05.03.2020-09.00-Un tornado devastante si è abbattuto negli Stati Uniti, nel Tennessee, la notte di lunedì. La città più colpita è Nashville. Almeno 25 morti, decine di feriti e 50mila famiglie senza luce a causa di un black-out che ha colpito decine di migliaia di abitazioni. Danneggiato anche l’aeroporto John C. Tune. Attualmente circa 150 persone sono state ricoverate e si stanno cercando i possibili dispersi negli edifici distrutti. Il presidente americano Donald Trump ha annunciato che visiterà le aree colpite. Disagi e ritardi anche all’apertura dei seggi per le primarie democratiche del SuperTuesday (giornata più importante per le primarie). NBC comunica che i decessi sono avvenuti in almeno quattro contee, tra cui quella di Davidson, dove si trova Nashville, e ancora Putnam, Benton e Wilson.
Il numero delle vittime potrebbe salire ancora, come confermato dal governatore Bill Lee, che ha dichiarato lo stato di emergenza. Lo Stato del Tennessee aveva già sofferto per il passaggio di un tornado, nel 1993 e nel 1998. «Ieri sera è stato un promemoria di quanto sia fragile la vita» ha detto il sindaco di Nashville John Cooper, spiegando che il personale di soccorso in città sta continuando a effettuare controlli alla ricerca di possibili sopravvissuti.
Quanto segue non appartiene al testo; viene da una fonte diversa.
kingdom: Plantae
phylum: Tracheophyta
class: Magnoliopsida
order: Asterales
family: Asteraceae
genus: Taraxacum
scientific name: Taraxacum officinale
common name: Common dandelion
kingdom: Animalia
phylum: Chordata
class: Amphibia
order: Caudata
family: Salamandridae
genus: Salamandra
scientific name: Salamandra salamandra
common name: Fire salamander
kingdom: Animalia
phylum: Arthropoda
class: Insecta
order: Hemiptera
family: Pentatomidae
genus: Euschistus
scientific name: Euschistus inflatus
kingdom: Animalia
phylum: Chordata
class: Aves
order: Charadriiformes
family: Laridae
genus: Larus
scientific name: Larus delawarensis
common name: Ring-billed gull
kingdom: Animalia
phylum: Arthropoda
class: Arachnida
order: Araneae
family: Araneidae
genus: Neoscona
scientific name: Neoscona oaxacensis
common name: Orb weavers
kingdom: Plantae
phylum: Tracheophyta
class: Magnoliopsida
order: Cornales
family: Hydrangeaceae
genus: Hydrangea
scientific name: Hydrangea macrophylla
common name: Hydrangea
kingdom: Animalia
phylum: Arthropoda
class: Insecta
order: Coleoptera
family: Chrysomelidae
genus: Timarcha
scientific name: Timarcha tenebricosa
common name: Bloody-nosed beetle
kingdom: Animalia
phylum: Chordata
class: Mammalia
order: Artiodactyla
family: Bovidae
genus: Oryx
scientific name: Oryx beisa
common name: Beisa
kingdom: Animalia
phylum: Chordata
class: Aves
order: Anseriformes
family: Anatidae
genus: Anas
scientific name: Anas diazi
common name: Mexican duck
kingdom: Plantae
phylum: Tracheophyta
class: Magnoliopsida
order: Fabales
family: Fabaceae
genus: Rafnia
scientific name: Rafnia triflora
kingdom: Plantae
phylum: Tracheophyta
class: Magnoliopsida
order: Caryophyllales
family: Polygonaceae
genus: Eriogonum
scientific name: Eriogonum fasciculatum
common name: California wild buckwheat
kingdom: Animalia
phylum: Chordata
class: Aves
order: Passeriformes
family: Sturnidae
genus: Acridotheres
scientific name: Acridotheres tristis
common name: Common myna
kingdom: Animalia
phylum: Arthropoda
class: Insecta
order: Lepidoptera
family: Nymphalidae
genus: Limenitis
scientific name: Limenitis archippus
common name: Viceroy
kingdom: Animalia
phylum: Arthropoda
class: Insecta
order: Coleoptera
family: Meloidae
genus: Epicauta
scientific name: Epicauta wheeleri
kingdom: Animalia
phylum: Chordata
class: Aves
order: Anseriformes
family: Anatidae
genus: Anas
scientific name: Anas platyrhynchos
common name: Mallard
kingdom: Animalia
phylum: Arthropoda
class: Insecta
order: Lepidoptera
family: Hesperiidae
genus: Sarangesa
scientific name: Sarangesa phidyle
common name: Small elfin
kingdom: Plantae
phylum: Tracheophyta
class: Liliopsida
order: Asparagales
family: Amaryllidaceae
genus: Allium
Ci sono indizi concreti di una possibile correlazione tra le temperature insolitamente alte in Alaska, la perdita dei ghiacci artici e l’andamento irregolare delle correnti a getto (fiumi d’aria che si spostano nell’atmosfera) ma non si può affermare che in questo caso specifico sia colpa del global warming. Quello che si può dire è che sicuramente il riscaldamento globale incida insieme a tanti altri a far aumentare nel lungo periodo fenomeni simili.